Tribes struggle for a free press

  • Cover of book, "From the Front Lines: Free Press Struggles in Native America"

  -On the banner of our paper it says, "The newspaper of the Navajo people." We're here first and foremost for them. Not for the government; not for the politicians; not for one single person or viewpoint."
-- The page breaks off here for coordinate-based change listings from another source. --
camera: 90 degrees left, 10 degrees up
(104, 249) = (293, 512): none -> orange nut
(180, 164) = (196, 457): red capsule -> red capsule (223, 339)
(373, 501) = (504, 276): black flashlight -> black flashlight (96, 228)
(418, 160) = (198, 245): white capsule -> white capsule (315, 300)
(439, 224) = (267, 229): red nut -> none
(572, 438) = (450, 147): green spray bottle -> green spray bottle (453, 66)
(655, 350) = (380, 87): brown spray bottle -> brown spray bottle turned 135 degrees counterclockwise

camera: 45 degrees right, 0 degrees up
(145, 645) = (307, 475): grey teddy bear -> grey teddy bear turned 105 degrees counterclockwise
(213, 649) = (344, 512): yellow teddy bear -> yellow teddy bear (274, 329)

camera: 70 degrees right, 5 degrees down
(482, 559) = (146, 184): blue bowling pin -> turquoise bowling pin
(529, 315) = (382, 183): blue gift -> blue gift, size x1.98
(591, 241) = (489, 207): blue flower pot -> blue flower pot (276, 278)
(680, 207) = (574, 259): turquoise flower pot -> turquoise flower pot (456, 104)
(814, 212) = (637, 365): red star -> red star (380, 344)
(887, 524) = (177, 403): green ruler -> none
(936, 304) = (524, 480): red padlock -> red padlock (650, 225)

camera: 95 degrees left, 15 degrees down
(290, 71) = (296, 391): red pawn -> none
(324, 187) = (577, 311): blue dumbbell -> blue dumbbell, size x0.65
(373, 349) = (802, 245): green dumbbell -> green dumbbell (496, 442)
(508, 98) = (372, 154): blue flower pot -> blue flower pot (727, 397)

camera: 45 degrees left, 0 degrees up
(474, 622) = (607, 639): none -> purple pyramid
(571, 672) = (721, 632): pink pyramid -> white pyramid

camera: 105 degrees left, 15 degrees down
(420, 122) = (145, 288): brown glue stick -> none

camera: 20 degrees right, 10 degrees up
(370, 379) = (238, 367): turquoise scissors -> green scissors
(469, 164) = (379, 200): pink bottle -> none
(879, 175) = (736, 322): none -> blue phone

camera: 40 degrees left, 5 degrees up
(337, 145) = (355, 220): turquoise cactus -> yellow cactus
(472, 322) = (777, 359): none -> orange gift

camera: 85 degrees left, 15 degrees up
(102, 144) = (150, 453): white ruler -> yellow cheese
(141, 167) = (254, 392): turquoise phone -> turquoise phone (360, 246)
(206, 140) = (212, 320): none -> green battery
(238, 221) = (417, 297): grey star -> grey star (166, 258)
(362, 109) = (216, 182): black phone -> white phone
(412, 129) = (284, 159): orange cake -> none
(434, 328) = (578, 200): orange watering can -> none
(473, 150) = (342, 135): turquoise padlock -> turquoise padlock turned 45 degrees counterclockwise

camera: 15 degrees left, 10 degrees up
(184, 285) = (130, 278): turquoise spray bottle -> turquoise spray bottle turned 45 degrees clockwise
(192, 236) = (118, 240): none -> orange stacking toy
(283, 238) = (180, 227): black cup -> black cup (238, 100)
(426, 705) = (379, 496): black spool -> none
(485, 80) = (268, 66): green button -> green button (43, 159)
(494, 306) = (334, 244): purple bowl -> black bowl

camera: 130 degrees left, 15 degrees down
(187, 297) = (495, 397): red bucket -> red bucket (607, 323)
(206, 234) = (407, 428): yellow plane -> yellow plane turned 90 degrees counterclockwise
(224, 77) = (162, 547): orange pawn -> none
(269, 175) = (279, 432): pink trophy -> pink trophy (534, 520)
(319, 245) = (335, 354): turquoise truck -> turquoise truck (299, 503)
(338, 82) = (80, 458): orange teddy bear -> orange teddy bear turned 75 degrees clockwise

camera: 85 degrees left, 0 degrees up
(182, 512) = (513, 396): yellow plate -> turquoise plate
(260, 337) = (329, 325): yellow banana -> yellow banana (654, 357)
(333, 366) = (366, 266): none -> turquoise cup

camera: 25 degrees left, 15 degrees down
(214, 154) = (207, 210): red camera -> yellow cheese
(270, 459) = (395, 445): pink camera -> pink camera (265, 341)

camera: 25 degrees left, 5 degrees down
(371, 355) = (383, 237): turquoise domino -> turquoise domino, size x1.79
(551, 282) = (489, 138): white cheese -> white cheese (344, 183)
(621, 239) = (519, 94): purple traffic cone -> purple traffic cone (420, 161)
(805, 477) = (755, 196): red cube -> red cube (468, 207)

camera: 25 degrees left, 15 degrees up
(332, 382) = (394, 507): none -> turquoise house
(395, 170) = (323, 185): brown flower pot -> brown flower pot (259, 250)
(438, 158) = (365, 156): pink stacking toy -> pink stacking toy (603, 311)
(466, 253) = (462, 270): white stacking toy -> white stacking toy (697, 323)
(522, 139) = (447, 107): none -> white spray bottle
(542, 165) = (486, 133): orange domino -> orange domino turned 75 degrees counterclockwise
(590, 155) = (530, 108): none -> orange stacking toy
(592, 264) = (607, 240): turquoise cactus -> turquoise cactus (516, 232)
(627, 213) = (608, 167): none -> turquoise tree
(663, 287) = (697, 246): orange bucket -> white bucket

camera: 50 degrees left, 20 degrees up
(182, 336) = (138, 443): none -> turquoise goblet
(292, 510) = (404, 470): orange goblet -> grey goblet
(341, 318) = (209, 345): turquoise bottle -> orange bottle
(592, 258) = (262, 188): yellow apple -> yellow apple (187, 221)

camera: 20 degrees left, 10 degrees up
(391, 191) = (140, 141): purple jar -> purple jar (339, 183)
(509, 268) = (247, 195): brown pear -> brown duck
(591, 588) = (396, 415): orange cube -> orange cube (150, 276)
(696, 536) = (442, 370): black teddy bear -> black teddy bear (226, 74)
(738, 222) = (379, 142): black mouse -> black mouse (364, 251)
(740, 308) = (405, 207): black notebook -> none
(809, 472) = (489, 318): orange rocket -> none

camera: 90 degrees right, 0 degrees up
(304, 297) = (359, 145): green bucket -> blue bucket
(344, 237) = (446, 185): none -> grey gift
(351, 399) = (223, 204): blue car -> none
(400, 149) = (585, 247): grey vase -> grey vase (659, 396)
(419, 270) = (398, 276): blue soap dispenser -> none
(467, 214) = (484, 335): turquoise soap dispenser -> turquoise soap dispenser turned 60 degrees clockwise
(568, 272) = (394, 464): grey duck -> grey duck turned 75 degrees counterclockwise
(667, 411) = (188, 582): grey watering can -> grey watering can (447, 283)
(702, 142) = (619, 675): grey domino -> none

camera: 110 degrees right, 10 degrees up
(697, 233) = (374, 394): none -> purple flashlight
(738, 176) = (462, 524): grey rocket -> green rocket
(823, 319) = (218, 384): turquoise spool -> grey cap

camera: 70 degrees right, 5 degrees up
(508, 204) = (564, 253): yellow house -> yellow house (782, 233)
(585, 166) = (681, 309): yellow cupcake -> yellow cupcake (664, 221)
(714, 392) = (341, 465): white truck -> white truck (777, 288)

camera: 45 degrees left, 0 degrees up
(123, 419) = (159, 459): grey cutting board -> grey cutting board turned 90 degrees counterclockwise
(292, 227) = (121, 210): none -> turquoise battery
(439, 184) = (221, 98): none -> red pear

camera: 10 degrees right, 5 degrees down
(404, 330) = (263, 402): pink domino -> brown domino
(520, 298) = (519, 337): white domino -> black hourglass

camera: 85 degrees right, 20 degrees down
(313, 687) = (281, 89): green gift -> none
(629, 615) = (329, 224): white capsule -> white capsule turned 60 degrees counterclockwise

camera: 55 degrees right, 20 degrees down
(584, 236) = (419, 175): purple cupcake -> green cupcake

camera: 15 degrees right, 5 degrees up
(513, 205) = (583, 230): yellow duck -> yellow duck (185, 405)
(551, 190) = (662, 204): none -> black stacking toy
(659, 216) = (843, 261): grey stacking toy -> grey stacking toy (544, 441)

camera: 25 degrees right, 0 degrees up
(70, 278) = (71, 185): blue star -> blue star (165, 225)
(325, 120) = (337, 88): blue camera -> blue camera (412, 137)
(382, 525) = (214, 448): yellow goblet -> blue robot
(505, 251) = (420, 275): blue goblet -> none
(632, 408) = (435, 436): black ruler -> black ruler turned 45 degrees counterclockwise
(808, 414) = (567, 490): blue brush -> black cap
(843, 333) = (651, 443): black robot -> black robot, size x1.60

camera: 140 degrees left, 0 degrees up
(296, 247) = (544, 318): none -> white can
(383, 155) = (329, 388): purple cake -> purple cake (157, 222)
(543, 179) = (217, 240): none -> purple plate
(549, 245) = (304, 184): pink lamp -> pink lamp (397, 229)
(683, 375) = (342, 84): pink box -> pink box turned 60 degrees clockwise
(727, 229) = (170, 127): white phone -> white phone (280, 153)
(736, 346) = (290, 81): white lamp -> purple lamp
* Tom Arviso Jr., editor of the Navajo Times, in From the Front Lines; Free Press Struggles in Native America

In Indian Country, newspapers are almost always owned by the very government that makes the headlines - an uneasy relationship at best. Tribal councils hold the purse strings to newspaper budgets, and politicians have been known to routinely read the paper before it goes to press. A new 34-page booklet published by the Native American Journalists Association includes five personal narratives that chronicle the day-to-day struggles editors face. The essays, by Tom Arviso; Dan Agent, former editor of the Cherokee Advocate; Keith Skenandore, of Kalihwisaks, the newspaper of the Oneida Tribe in Wisconsin; Lori Edmo-Suppah, former editor of the Sho-Ban News at Fort Hall, Idaho; and Paul DeMain, former editor of the Lac Courte Oreilles Journal in Wisconsin, tell what led to the writer's dismissal or how they've persevered. "My real dream," writes Arviso, who still has his job, "is to see the Navajo Times become the true voice of the Navajo people."